Is it really possible that these people missed the memo that the most important work in the visual arts is being done on TV? I mean, isn’t that why Woodley, Nicole Kidman, Reese Witherspoon and Laura Dern were all in “Big Little Lies” in the first place: because TV is now the place where actors can really stretch?
I don’t know if Woodley thinks she’s special because she doesn’t own a TV, but she’s actually a conformist in her demographic. Of course she doesn’t have a TV! She’s 25 years old. I’d be more impressed by her originality if she didn’t have a smartphone. In fact, what I’d really like to know is the proportion of time she spends reading vs. looking at a smartphone. The iPhone, not the television, is what rots brains these days.

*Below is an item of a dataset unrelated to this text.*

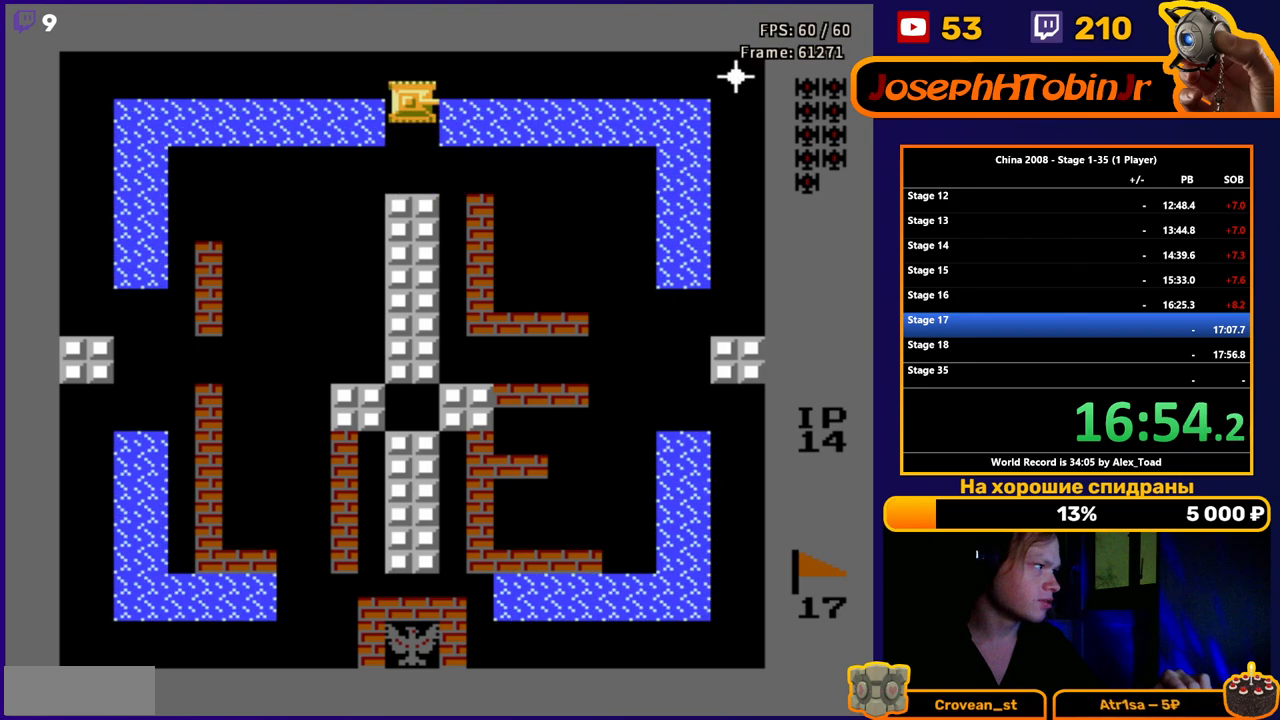
{"buttons": [], "events": [[17, "B", "down"], [17, "DPAD_UP", "up"], [100, "B", "up"], [134, "DPAD_DOWN", "down"], [167, "DPAD_RIGHT", "up"], [451, "DPAD_DOWN", "up"]]}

The anti-TV snobs like Woodley have always been with us. In certain decades there was some justification for that attitude. But what’s new these days are people who watch TV but actively disdain legitimately good shows: the anti-snobbery snobs. I guess they think that viewers of “peak TV” are looking down on them, so they get preemptively defensive, as in, “I watched 15 minutes of ‘Mad Men’ and thought it was boring. I can’t understand why you like it.”
Somewhat related to the anti-snobbery snobs are the anti-popularity snobs: those who brag that they never watch the highest-rated shows. A few weeks ago, some of us in the office were discussing “Game of Thrones” when our CFO — who was not part of the conversation by the way — felt it necessary to interject that he’d never watched it. Now there are many legitimate reasons not to watch “Game of Thrones,” but he definitely left the impression that the fact that so many others were watching was a factor in his avoidance of it.
Of course he then undercut himself by then telling us that our highly regarded outside counsel had recently admitted that he was a “Game of Thrones” fan and that because this well-known lawyer was watching the show, well, maybe he’d check it out too. Which prompted the rest of us to observe that when WE said we were watching “Game of Thrones,” he wasn’t interested — but when the lawyer said he was watching, our CFO was now willing to give it a try.
The bottom line is that people today are too quick to define themselves by what they don’t like on TV. Maybe it’s time we all just stopped judging each other for our TV choices. Instead of airily dismissing what someone else watches, maybe you could ask why they like that particular show or genre. We might learn something about each other, for once.